O relato de Lucas acerca do testemunho de João Batista é parecido com o de Mateus. A fora as informações sobre a data, governadores e sacerdotes contidas nos versículos 1 e 2 o relato é idêntico. Lucas identifica João Batista como sendo o precursor do Messias prometido no Antigo Testamento (vv. 4-5) e inicia sua pregação a respeito do arrependimento após ver as multidões que viam ser batizadas (no relato de Mateus a referência é feita aos fariseus). Lucas registra a sua menção aos frutos de arrependimento, ou seja, ações que evidenciassem que eles de fato se arrependeram e sua objeção a crença de que os judeus seriam salvos por serem descendentes de Abraão (v. 8). O evangelista registra também a advertência sobre o juízo de Deus que seria como um machado cortando as árvores que não dão fruto (v. 10). Lucas menciona algo que Mateus não nos revela. Os conselhos sobre a divisão de pertences como comida e túnicas, para que os publicanos não cobrassem mais do que o estipulado e para que os soldados se contentarem com seu salário (vv. 10-14) não são descritos por Mateus.

Após ser questionado se era o Messias, João Batista responde que não, e diz que o Messias seria maior do que ele, pois João batizava com água, mas o Messias batizaria com o “Espírito Santo e com fogo” (vv. 15-16). Em nosso exame da passagem de Mateus, vimos que o fogo ali, claramente significa juízo. Aqui isso parece estar patente também, pois o fogo é mencionado no versículo 9 onde claramente tem um sentido de juízo e não de purificação. Por outro lado o versículo 17 menciona que enquanto o Messias limpa a eira e recolhe o trigo no celeiro, também queimará a palha em fogo inextinguível. Somos tentados a interpretar o trigo e a palha como duas classes de pessoas, aquelas que serão salvas e aquelas que serão condenadas e queimadas no fogo. Essa é a mesma idéia que encontramos em Mateus 3.12. Limpar a eira simboliza a obra de regeneração, recolher o trigo no celeiro refere-se à salvação final dos santos e queimar a palha no fogo refere-se a condenação dos pecadores que não receberam o Messias.

O relato de Marcos sobre João Batista é o mais breve de todos os quatro evangelhos. Ele apenas menciona João Batista como um cumprimento de profecias do Antigo Testamento, que batizava pessoas que confessavam seus pecados e que pregava que o messias viria e não apenas batizaria com água, mas com o Espírito Santo (Mc. 1 2-8). O fogo não é mencionado, assim como o juízo e a condenação também não. No relato de João semelhantemente o juízo também é mencionado assim como o fogo, e João usa apenas a expressão “batismo no Espírito Santo”.

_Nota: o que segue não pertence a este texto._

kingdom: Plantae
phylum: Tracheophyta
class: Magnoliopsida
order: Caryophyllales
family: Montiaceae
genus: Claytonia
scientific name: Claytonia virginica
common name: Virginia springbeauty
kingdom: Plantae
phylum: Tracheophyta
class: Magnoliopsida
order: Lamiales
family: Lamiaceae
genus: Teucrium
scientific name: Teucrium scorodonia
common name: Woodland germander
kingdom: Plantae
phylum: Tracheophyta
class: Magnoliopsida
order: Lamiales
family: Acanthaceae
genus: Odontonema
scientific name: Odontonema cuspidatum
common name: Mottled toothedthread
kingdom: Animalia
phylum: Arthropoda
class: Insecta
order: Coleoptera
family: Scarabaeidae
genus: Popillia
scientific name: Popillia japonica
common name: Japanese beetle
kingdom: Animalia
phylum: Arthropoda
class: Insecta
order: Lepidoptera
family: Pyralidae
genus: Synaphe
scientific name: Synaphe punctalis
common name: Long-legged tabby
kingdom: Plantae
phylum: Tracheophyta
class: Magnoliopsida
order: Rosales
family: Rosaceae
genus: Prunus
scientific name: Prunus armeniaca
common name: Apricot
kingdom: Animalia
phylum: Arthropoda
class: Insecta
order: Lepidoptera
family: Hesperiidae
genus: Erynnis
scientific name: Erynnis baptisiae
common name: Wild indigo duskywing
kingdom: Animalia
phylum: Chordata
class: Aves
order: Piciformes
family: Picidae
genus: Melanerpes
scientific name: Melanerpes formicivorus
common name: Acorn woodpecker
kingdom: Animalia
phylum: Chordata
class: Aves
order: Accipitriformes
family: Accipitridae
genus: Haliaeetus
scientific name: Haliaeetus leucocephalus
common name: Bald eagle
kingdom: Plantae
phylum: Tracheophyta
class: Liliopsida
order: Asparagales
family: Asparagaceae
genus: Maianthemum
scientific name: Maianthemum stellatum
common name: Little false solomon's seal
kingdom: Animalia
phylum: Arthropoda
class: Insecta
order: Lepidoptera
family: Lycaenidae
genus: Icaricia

Fica claro então, por um exame simples dos relatos dos evangelhos sobre João Batista, que a expressão “batizar com o Espírito Santo” é uma referência a regeneração e que o “fogo” é uma referencia ao juízo que Deus trará sobre os pecadores impenitentes. Nada é nos dito sobre alguma obra posterior a salvação, uma segunda obra da graça. Portanto devemos nos apegar as Escrituras para estarmos cientes da verdadeira obra do Espírito Santo em nossa vida. É claro que não devemos viver numa ortodoxia morta, e que nem sempre as emoções são algo negativo, mas nossas experiências devem passar pelo crivo da Bíblia e não o contrario. Não devemos crer em algo por tradição ou experiência, mas por convicção bíblica.